The Irrationality Factor – Ariel Abonizio, Brazil

Brazilian politics are among the most tricky in the world right now. Apart from the fact that Dilma Rousseff faces a very real threat of impeachment, one third of the politicians on the National Congress are under investigation for corruption in an operation dubbed “Car Wash”. The increasing complexity of this multi-character stage makes it hard to express every view in a single article. Regardless of one’s political leaning, it is agreed that the public opinion in Brazil seems to be divided between those who defend the impeachment and those who are against it. The political division is more than just symbolic, with a 2 metre tall crowd control separating audiences in front of the National Congress, watching the impeachment process voting on April 17th – it has penetrated the private life of every Brazilian.

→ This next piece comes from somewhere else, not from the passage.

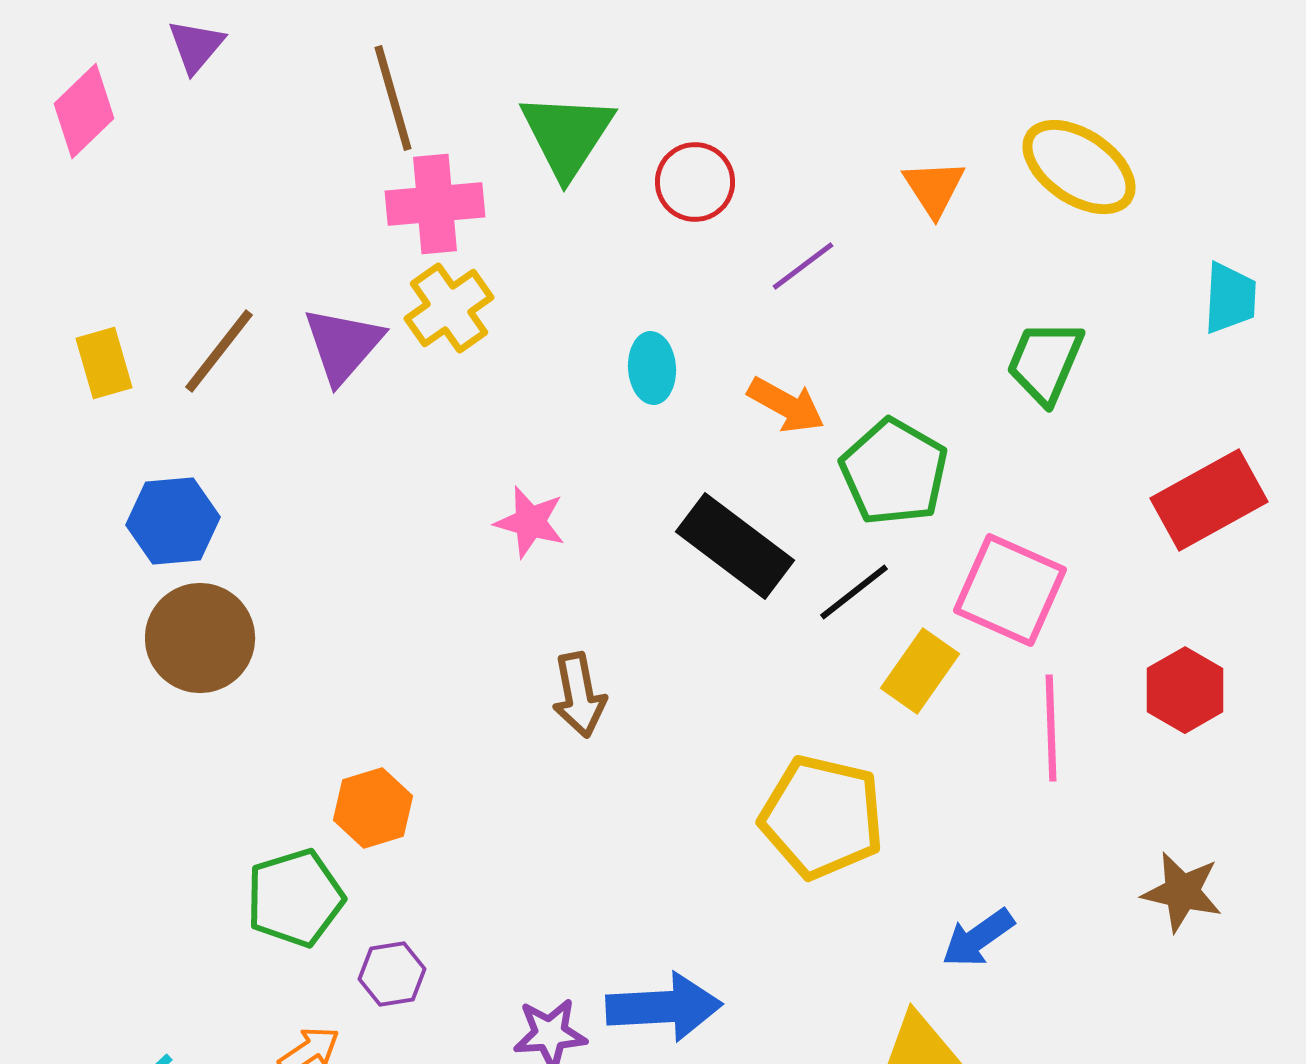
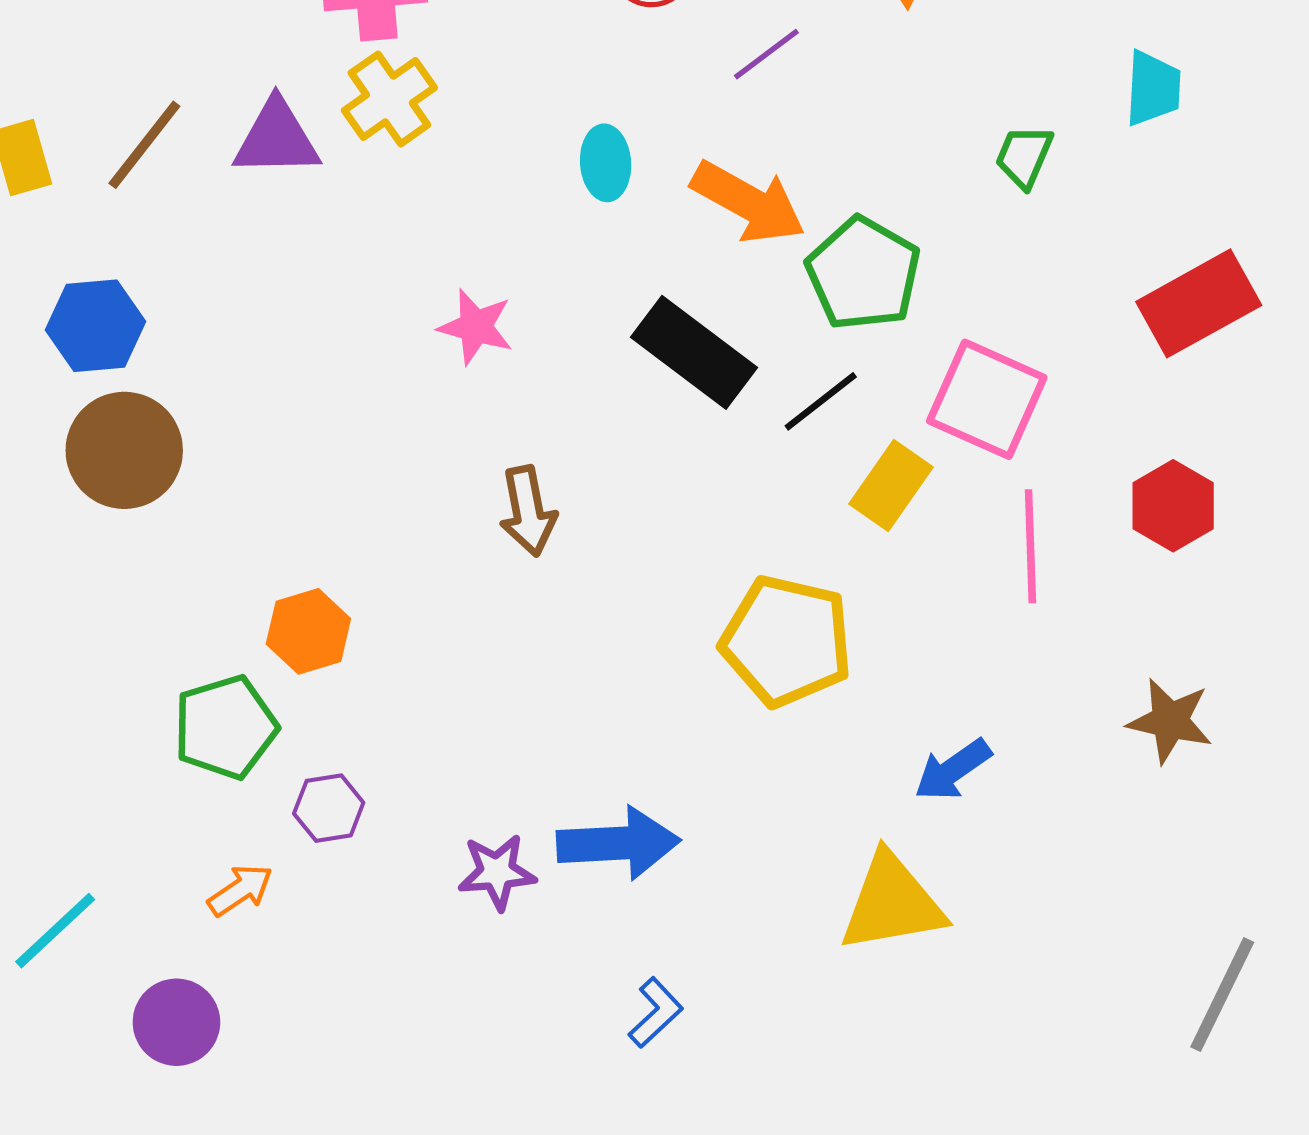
cyan trapezoid: (1230, 298) -> (1153, 88), moved
purple triangle: (343, 345) -> (277, 138), turned 48
green trapezoid: (1045, 362) -> (1024, 156), size x0.7
orange arrow: (786, 405) -> (748, 202), size x1.4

The 2m (7′) tall metal wall

The physical separation of the National Congress audience by this metal wall is very significant. It shows that the safety of those who manifest their political opinions publically is no longer a given. It is evidence of a country in which “politics, soccer, and religion are things not to be discussed.” This rather odd popular saying has never seemed truer than today. Politics have acquired as many fanatics as soccer has, making the comparison between these passions of this soccer country awkwardly accurate.
Soccer and religion are drawn together by faith. You support your team no matter how many times they lose. Religion, too, goes beyond reason. It involves love and passion. Political fanaticism seems to have acquired these same characteristics. Corruption scandals are the perfect example of what may be called the irrationality factor of politics. It seems more important to prove your opponent wrong than to actually understand the situation.
Brazilian media is a central factor in political polarization. Both left and right leaning media companies have made a spectacle out of the political crisis. Data manipulation is rife, with different sources varying on the number of people at political demonstrations by hundreds of thousands. News coverage has been simultaneously a cause and consequence of the anxiety that has permeated the impeachment process in Brazil. For every leak of new information on a corruption scandal there are people ready to either exaggerate or loudly denounce it.
While criticism can be valuable, fanaticism has a very clear drawback: violence. Brazil has seen countless cases of violence associated with the clashes of soccer gangs – but it is not exclusively about soccer. During the pro- and anti-impeachment protests there were multiple charges of aggression. The color red, associated with communism and with the Workers Party, should not be worn near pro-impeachment protests. Two months ago, there was an allegation of aggression towards a dog wearing a red leash – which may have been spread to further political divides but is troubling either way. Similarly, around anti-impeachment protests, the yellow Brazilian soccer shirt might well be misinterpreted.


At times, the show business of corruption has also taken the form of sexism. Major newspapers around Brazil have taken part in this irrational behavior. Less than a week apart, the images above show Janaína Paschoal and the President Dilma Rousseff. Janaína Paschoal (right) supports the impeachment in the photo. Newspapers described her as “possessed” and “insane.” Dilma Rousseff (left) was the cover of one IstoÉ magazine edition subtitled “the nervous explosions of the president”. The portrayal of politically active women in this way is a clear attempt to disempower their opinion by citing their supposed lack of emotional stability. Certainly the Brazilian political scandals did not create sexism, racism, or any other form of prejudice. But the particular targeting of women as irrational, when the irrationality factor is visible everywhere, is curious.
From animals to sexism, irrationality seems to be a central part of the current political scenario. As the corruption scandal unveils and the impeachment process progresses, time will show how Brazil will react to this moment of political crisis. In what could be a piece of modern art, the half-mile-long wall shows fragmentation, division, and dispute. Some, perhaps misleadingly, compared it to the Berlin Wall. The image in reality leaves no optimism regarding a reasonable solution, but it certainly makes the irrationality as blatant as it can be.